I am using torch.distributed.rpc library and the RPC agent crashes if I don’t do any RPC call for 30 minutes.
Is this an expected behavior of the RPC library? I think it crashes because it thinks something went wrong when there is no RPC traffic for 30 minutes; however, it times out and crashes even when there was no RPC traffic because my code was written that way!
Below is a code snippet which can reproduce the problematic behavior. If waiting for 30 minutes is too long to test, you can change the hardcoded value in /rpc/backend_registry.py file (detailed in the comment).
import torch.distributed.rpc as rpc
from torch.multiprocessing import Process
import os
import time
def do_nothing():
pass
def test(rank, size):
rpc.init_rpc("Rank"+str(rank), rank=rank, world_size=size)
print("Rank %s rpc init" % rank)
i = 0
# To test easily, I changed <PATH_TO_TORCH_LIB>/torch/distributed/rpc/backend_registry.py.
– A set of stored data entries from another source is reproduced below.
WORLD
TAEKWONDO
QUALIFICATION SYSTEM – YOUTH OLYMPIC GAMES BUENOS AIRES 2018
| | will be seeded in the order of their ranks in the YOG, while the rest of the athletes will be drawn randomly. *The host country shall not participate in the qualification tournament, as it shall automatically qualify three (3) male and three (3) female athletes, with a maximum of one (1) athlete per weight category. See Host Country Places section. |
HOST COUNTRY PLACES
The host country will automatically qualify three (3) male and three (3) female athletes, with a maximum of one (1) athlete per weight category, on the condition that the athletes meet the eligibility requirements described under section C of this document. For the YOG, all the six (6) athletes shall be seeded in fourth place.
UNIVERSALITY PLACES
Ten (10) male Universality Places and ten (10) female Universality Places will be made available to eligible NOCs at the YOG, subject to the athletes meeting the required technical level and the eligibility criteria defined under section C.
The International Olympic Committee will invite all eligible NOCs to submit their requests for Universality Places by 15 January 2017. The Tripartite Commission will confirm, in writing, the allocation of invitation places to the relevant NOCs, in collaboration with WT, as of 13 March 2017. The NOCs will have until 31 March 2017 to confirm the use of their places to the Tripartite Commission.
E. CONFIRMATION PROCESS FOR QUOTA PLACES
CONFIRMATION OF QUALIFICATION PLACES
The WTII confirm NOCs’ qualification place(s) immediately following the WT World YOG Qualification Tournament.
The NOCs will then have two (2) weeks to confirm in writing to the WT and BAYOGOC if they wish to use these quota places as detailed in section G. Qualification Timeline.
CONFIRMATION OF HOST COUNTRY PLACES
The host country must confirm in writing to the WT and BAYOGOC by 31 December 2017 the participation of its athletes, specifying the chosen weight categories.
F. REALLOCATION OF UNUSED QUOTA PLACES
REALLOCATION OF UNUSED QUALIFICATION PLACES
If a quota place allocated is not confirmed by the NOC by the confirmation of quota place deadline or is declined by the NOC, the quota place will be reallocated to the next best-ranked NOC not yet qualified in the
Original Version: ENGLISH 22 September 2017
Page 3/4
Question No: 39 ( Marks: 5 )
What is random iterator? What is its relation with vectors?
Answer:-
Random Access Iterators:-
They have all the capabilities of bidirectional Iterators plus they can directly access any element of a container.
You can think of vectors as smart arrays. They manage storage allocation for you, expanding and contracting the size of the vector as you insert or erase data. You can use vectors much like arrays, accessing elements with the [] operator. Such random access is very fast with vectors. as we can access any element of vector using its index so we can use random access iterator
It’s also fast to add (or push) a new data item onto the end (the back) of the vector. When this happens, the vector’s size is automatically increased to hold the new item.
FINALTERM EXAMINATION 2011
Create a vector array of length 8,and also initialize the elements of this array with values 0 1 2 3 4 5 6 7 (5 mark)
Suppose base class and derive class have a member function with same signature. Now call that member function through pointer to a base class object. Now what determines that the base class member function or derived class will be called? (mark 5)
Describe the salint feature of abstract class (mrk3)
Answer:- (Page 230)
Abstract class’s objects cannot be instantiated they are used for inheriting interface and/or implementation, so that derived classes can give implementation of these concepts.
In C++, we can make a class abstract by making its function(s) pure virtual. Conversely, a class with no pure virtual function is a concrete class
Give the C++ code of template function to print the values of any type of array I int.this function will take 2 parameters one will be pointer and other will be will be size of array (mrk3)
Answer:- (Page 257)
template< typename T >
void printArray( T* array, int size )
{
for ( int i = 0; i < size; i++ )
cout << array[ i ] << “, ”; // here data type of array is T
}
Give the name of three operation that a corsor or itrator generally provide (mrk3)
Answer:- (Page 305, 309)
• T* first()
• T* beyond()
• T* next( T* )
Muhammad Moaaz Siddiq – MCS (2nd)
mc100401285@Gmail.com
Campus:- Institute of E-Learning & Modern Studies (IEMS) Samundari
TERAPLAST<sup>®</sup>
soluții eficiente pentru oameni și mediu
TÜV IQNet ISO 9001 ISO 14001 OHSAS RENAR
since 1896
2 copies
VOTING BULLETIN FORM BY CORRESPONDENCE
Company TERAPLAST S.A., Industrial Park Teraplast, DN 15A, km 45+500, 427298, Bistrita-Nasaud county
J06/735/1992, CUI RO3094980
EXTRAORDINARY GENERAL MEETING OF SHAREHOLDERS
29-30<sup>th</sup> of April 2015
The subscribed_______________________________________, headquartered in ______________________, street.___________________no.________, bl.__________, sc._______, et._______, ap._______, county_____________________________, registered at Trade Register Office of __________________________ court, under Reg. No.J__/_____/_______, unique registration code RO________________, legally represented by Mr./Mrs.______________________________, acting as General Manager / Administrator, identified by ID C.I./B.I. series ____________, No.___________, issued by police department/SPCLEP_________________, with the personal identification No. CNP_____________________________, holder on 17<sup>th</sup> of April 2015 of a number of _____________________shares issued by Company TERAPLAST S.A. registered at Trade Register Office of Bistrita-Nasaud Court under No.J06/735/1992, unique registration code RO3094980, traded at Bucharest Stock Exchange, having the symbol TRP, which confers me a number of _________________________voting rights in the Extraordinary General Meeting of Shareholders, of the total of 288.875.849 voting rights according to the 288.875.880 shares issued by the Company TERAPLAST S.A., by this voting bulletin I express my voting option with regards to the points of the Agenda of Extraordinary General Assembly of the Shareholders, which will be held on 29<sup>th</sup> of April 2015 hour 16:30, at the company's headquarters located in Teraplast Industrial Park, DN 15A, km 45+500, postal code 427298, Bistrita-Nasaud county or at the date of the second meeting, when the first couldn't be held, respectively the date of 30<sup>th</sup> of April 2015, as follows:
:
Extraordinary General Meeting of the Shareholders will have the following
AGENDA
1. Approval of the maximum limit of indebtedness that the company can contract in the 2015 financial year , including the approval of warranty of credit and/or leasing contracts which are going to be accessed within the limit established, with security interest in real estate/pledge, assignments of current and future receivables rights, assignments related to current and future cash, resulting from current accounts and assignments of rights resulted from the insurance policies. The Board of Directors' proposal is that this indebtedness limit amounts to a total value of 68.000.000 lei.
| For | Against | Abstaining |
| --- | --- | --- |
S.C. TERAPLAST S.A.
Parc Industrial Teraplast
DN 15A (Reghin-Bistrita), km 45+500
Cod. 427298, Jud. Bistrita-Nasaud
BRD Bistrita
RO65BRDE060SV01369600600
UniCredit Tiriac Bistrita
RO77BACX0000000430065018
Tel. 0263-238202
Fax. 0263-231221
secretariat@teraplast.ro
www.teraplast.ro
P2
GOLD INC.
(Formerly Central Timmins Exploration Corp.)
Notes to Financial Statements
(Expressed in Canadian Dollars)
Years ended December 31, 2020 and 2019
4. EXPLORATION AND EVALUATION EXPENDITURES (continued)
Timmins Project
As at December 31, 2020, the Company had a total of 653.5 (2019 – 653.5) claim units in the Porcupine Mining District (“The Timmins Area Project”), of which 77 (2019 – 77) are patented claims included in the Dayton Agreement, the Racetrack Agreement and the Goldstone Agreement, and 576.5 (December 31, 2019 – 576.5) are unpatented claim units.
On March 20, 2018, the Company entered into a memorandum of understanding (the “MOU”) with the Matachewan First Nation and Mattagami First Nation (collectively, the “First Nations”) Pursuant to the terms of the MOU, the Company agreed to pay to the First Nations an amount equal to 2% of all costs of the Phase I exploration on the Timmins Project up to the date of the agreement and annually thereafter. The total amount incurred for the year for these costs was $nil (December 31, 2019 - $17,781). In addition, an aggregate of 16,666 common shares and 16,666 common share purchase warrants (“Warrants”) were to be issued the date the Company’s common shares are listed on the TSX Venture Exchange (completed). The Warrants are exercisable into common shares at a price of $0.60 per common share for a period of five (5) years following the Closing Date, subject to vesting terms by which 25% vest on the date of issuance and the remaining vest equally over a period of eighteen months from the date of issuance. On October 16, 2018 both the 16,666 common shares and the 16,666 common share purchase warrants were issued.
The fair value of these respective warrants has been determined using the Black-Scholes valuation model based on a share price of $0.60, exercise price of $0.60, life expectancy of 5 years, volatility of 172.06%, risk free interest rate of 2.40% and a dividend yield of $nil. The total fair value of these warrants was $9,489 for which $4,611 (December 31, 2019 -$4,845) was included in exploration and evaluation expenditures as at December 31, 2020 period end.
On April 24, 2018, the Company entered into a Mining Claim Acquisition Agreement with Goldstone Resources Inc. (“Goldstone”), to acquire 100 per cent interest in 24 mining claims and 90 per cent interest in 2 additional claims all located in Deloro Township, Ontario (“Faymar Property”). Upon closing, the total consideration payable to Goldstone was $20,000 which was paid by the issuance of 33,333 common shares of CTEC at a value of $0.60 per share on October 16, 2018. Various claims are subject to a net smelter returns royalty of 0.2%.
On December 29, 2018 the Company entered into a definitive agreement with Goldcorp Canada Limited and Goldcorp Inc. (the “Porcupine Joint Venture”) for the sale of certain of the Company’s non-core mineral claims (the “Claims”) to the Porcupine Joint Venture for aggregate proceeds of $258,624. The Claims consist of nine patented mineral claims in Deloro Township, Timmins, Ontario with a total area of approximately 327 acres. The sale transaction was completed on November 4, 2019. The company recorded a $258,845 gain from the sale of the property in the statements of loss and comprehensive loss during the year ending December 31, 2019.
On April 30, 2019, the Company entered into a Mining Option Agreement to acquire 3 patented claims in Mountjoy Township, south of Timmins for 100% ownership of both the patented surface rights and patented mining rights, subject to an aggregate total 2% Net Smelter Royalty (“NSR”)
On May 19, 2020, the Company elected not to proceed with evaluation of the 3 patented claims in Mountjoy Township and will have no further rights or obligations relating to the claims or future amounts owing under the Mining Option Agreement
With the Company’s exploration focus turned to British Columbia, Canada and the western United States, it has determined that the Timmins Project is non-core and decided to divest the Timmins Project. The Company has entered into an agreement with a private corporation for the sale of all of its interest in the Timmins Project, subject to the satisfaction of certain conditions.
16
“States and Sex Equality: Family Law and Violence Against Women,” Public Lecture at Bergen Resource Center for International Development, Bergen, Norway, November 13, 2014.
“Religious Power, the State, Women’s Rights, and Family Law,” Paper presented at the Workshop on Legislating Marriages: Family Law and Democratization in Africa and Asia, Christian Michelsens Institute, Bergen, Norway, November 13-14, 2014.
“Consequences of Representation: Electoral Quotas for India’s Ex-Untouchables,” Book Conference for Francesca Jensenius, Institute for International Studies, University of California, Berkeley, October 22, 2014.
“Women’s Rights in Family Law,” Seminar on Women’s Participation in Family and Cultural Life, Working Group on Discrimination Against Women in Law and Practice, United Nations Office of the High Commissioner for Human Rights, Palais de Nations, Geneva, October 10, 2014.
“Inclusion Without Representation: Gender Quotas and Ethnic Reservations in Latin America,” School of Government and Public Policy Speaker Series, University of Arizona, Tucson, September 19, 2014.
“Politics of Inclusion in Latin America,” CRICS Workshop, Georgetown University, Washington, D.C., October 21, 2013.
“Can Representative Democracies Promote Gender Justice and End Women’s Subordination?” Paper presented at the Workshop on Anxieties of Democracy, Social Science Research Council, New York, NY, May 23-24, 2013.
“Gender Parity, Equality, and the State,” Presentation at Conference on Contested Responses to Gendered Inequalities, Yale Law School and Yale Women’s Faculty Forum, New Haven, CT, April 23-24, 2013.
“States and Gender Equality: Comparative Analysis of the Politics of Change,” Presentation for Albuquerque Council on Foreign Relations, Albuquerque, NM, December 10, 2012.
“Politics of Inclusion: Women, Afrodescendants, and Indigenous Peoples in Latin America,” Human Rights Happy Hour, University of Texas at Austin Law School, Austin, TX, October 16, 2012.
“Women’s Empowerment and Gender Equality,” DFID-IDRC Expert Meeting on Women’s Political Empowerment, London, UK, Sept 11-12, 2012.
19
# Under def _process_group_init_backend_handler(),
# I changed the below line
# >> process_group_timeout = rpc_constants.DEFAULT_PROCESS_GROUP_TIMEOUT
# (which makes the timeout 30 minutes), to somewhat shorter value, e.g.,
# >> process_group_timeout = datetime.timedelta(seconds=10).
# Otherwise, if I wait for 30 min the problem still occurs.
## Loop that does not do anything for a long time...
while i < 10:
time.sleep(1)
print("Rank %s %s sec passed..." % (rank, i))
## Uncommenting the below two lines makes the crash go away!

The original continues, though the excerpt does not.